**İncelenecek metin**.

Enerji Piyasası Denetleme Kurulu’nca (EPDK) alınan bir kararla ülkemizde akaryakıta ‘biyoyakıt’ katkısı zorunlu hâle getirildi. Çiftçi-Sen, hazırladığı raporla agroyakıtların tehlikelerine işaret etti, vazgeçilmesini istedi.

İSTANBUL- EPDK aldığı kararla Türkiye'de akaryakıta ‘biyoyakıt’ katkısını zorunlu hâle getirildi.

Çiftçi-Sen “Agroyakıtlar ve Türkiye” başlıklı bir rapor hazırladı. Raporda, "agroyakıtların doğa dostu olmadığı, küresel ısınmaya sebep olan sera gazı salınımını azaltmadığı, tersine arttırdığı bilimsel çalışmalarla ortaya konuluyor.

BİYOYAKIT DEĞİL AGROYAKIT

Günümüzde bir pazarlama stratejisi olarak her şeye “biyo” yaftası yapıştırıldığı kaydedilen raporda, "Tarımsal yakıtların biyoyakıt diye adlandırılarak 'yenilenebilir' enerji sınıfına sokulması özellikle gelişmiş ülke hükümetlerine kolay yoldan çevreci/doğa dostu makyajı yapma imkânı sağladı. Oysa aşağıda gerekçelerini anlatacağımız üzere, hükümetlere yenilenebilir enerji kriterlerini yerine getirme fırsatı veren ‘biyoyakıtlar’ hiç de o kadar ‘biyo’ değiller. Bu yüzden, bu yakıtlar için biyo takısını kullanmak yanlıştır. Doğru ifade biçimi ise tarımsal anlamına gelen ‘agro’ takısını kullanmaktır."

**Kayıtlar**.
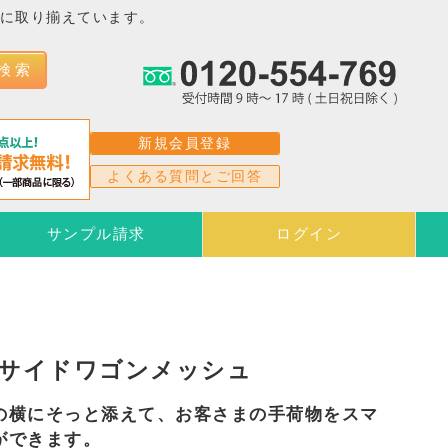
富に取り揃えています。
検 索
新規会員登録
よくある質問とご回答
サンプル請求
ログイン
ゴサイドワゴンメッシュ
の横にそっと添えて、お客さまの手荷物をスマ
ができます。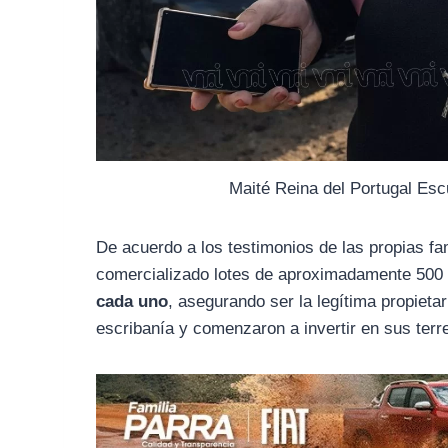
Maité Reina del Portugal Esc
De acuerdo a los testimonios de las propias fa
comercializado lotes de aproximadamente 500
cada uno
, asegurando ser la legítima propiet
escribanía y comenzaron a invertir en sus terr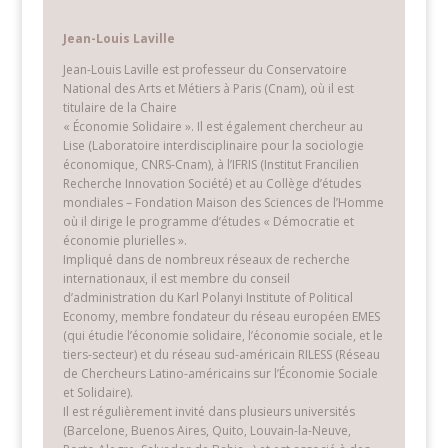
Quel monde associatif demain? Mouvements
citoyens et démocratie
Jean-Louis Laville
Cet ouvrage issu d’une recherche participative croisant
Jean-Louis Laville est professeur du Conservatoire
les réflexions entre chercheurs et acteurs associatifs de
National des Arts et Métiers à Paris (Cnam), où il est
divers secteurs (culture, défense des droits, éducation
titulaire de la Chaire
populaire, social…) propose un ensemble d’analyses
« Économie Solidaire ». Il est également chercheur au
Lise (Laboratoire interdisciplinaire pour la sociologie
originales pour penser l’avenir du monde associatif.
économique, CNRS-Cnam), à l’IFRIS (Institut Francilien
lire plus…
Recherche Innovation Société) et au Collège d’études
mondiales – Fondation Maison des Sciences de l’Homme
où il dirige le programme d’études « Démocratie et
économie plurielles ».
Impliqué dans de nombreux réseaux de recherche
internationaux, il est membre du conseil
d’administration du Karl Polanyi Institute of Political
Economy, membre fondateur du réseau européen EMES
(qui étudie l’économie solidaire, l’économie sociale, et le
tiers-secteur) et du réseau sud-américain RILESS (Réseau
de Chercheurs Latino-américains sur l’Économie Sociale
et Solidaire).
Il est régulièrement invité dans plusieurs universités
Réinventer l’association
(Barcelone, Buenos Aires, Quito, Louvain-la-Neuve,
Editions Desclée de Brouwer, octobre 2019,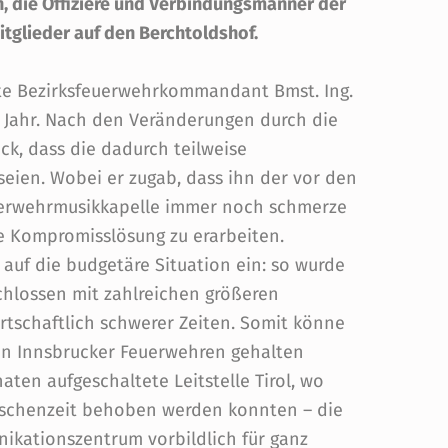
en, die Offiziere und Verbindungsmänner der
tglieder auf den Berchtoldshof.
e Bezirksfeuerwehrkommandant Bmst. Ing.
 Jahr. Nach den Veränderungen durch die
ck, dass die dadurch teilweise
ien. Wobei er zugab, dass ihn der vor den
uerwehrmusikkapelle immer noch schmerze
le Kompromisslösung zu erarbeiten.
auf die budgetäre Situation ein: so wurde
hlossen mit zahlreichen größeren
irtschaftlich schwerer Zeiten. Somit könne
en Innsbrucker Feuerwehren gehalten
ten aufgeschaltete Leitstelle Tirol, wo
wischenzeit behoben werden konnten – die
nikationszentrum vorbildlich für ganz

**Yönerge 1**.
Agroyakıt haberine göre Çiftçi-Sen'in hazırladığı raporun başlığı nedir?
**Yönerge 2**.
Agroyakıt haberini son cümlesinin ardından yazmayı sürdürün.

**Cevap alanı 1**.
“Agroyakıtlar ve Türkiye”

**Cevap alanı 2**.
Biyo, Yunanca bios kelimesinden gelir, hayatı ve yaşayan bir organizmayı ifade eder. Biyoyakıt ise yaşayan bir organizmanın hayatının sonlanmasıyla ortaya çıkartılan bir yakıt türü.

Raporda, "Teknik olarak tarımsal üretimle elde edilen ve hiç de doğa dostu olmayan bu akaryakıt biçimine biyoyakıt, biyodizel vs. demekten vazgeçip gerçek tanımlarıyla, agroyakıt/agrodizel diye hitap etmek gerekir. ‘Biyo’ takısıyla yaratılmak istenen doğallık, saflık, yenilebilirlilik yanılsamasından kaçınılmalıdır" deniliyor.

KARARIN RASYONELLİĞİ TARTIŞILMAYA MUHTAÇ

Raporda, "Uzun yıllardan bu yana uygulanagelen tarım politikaları sonucunda kendine yeterlilikten çıkarılan Türkiye, agroyakıt üretme kararıyla yeni bir yanlışa yelken açmaktadır" deniliyor.

Çiftçi-Sen, "Agroyakıt üretiminde kullanılacak olan yağlı tohum ve tahıl ürünleri konusunda üretimimiz ihtiyacımızı karşılayamadığından net ithalatçı konumundayız. Alınan yeni kararla milyonlarca ton ürün ve milyon hektar araziye varabilecek toprağın insan ve hayvan gıdasından dışlanmasına neden olacağından kararın rasyonelliği tartışılmaya muhtaçtır" diyor.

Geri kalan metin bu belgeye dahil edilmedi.